About this task: Apart from the images, output the data below exactly.

Page-level text extractions:
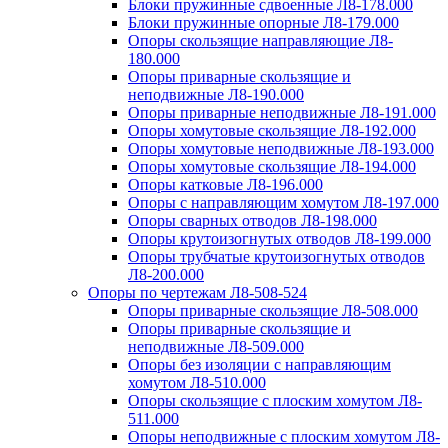
Блоки пружинные сдвоенные Л8-178.000
Блоки пружинные опорные Л8-179.000
Опоры скользящие направляющие Л8-
180.000
Опоры приварные скользящие и
неподвижные Л8-190.000
Опоры приварные неподвижные Л8-191.000
Опоры хомутовые скользящие Л8-192.000
Опоры хомутовые неподвижные Л8-193.000
Опоры хомутовые скользящие Л8-194.000
Опоры катковые Л8-196.000
Опоры с направляющим хомутом Л8-197.000
Опоры сварных отводов Л8-198.000
Опоры крутоизогнутых отводов Л8-199.000
Опоры трубчатые крутоизогнутых отводов
Л8-200.000
Опоры по чертежам Л8-508-524
Опоры приварные скользящие Л8-508.000
Опоры приварные скользящие и
неподвижные Л8-509.000
Опоры без изоляции с направляющим
хомутом Л8-510.000
Опоры скользящие с плоским хомутом Л8-
511.000
Опоры неподвижные с плоским хомутом Л8-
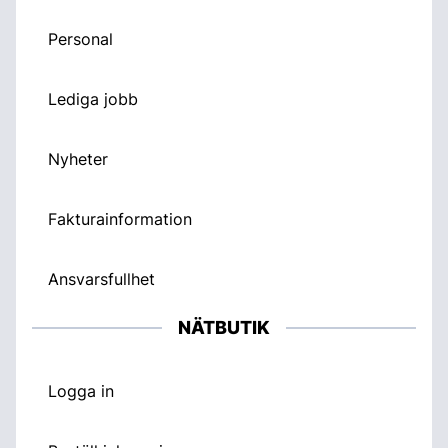
Personal
Lediga jobb
Nyheter
Fakturainformation
Ansvarsfullhet
NÄTBUTIK
Logga in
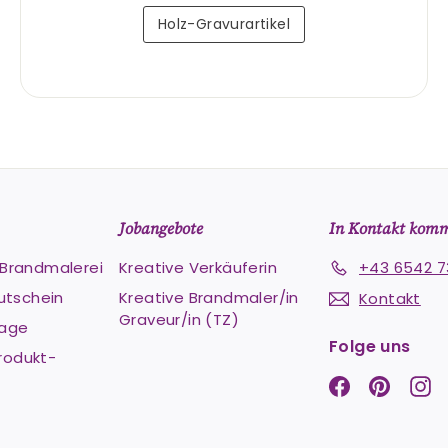
Holz-Gravurartikel
Jobangebote
In Kontakt kom
e Brandmalerei
Kreative Verkäuferin
+43 6542 7
utschein
Kreative Brandmaler/in
Kontakt
Graveur/in (TZ)
Lage
Folge uns
rodukt-
Facebook
Pintere
In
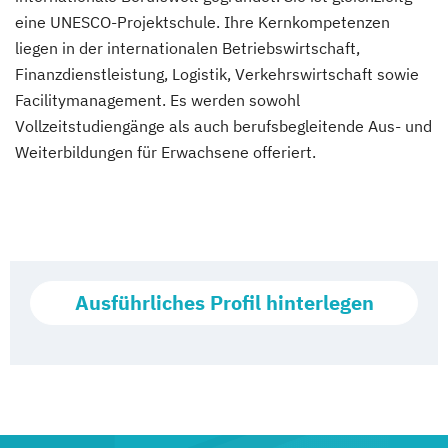
eine UNESCO-Projektschule. Ihre Kernkompetenzen
liegen in der internationalen Betriebswirtschaft,
Finanzdienstleistung, Logistik, Verkehrswirtschaft sowie
Facilitymanagement. Es werden sowohl
Vollzeitstudiengänge als auch berufsbegleitende Aus- und
Weiterbildungen für Erwachsene offeriert.
Ausführliches Profil hinterlegen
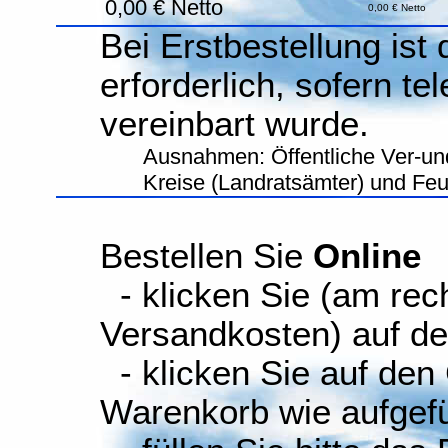
0,00 € Netto
0,00 € Netto
Bei Erstbestellung ist
erforderlich, sofern te
vereinbart wurde.
Ausnahmen: Öffentliche Ver-un
Kreise (Landratsämter) und Fe
Bestellen Sie
Online
- klicken Sie (am rec
Versandkosten) auf d
- klicken Sie auf den
Warenkorb wie aufgefüh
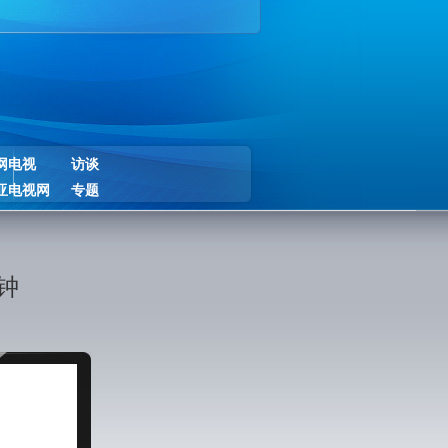
网电视
访谈
亚电视网
专题
钟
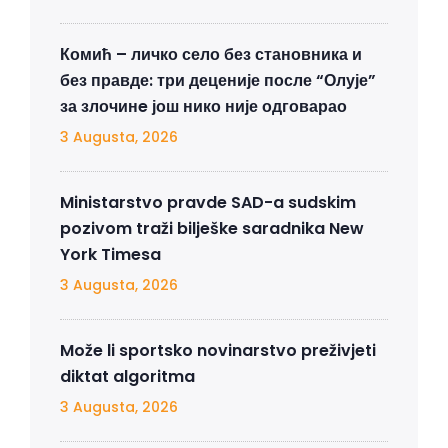
Комић – личко село без становника и
без правде: три деценије после “Олује”
за злочинe још нико није одговарао
3 Augusta, 2026
Ministarstvo pravde SAD-a sudskim
pozivom traži bilješke saradnika New
York Timesa
3 Augusta, 2026
Može li sportsko novinarstvo preživjeti
diktat algoritma
3 Augusta, 2026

Answer to this task:
Блоки пружинные сдвоенные Л8-178.000
Блоки пружинные опорные Л8-179.000
Опоры скользящие направляющие Л8-
180.000
Опоры приварные скользящие и
неподвижные Л8-190.000
Опоры приварные неподвижные Л8-191.000
Опоры хомутовые скользящие Л8-192.000
Опоры хомутовые неподвижные Л8-193.000
Опоры хомутовые скользящие Л8-194.000
Опоры катковые Л8-196.000
Опоры с направляющим хомутом Л8-197.000
Опоры сварных отводов Л8-198.000
Опоры крутоизогнутых отводов Л8-199.000
Опоры трубчатые крутоизогнутых отводов
Л8-200.000
Опоры по чертежам Л8-508-524
Опоры приварные скользящие Л8-508.000
Опоры приварные скользящие и
неподвижные Л8-509.000
Опоры без изоляции с направляющим
хомутом Л8-510.000
Опоры скользящие с плоским хомутом Л8-
511.000
Опоры неподвижные с плоским хомутом Л8-
Personal
Lediga jobb
Nyheter
Fakturainformation
Ansvarsfullhet
NÄTBUTIK
Logga in
Holz-Gravurartikel
Jobangebote
In Kontakt kom
e Brandmalerei
Kreative Verkäuferin
+43 6542 7
utschein
Kreative Brandmaler/in
Kontakt
Graveur/in (TZ)
Lage
Folge uns
rodukt-
Facebook
Pintere
In
eine UNESCO-Projektschule. Ihre Kernkompetenzen
liegen in der internationalen Betriebswirtschaft,
Finanzdienstleistung, Logistik, Verkehrswirtschaft sowie
Facilitymanagement. Es werden sowohl
Vollzeitstudiengänge als auch berufsbegleitende Aus- und
Weiterbildungen für Erwachsene offeriert.
Ausführliches Profil hinterlegen
0,00 € Netto
0,00 € Netto
Bei Erstbestellung ist
erforderlich, sofern te
vereinbart wurde.
Ausnahmen: Öffentliche Ver-un
Kreise (Landratsämter) und Fe
Bestellen Sie
Online
- klicken Sie (am rec
Versandkosten) auf d
- klicken Sie auf den
Warenkorb wie aufgefüh
网电视
访谈
亚电视网
专题
钟
Комић – личко село без становника и
без правде: три деценије после “Олује”
за злочинe још нико није одговарао
3 Augusta, 2026
Ministarstvo pravde SAD-a sudskim
pozivom traži bilješke saradnika New
York Timesa
3 Augusta, 2026
Može li sportsko novinarstvo preživjeti
diktat algoritma
3 Augusta, 2026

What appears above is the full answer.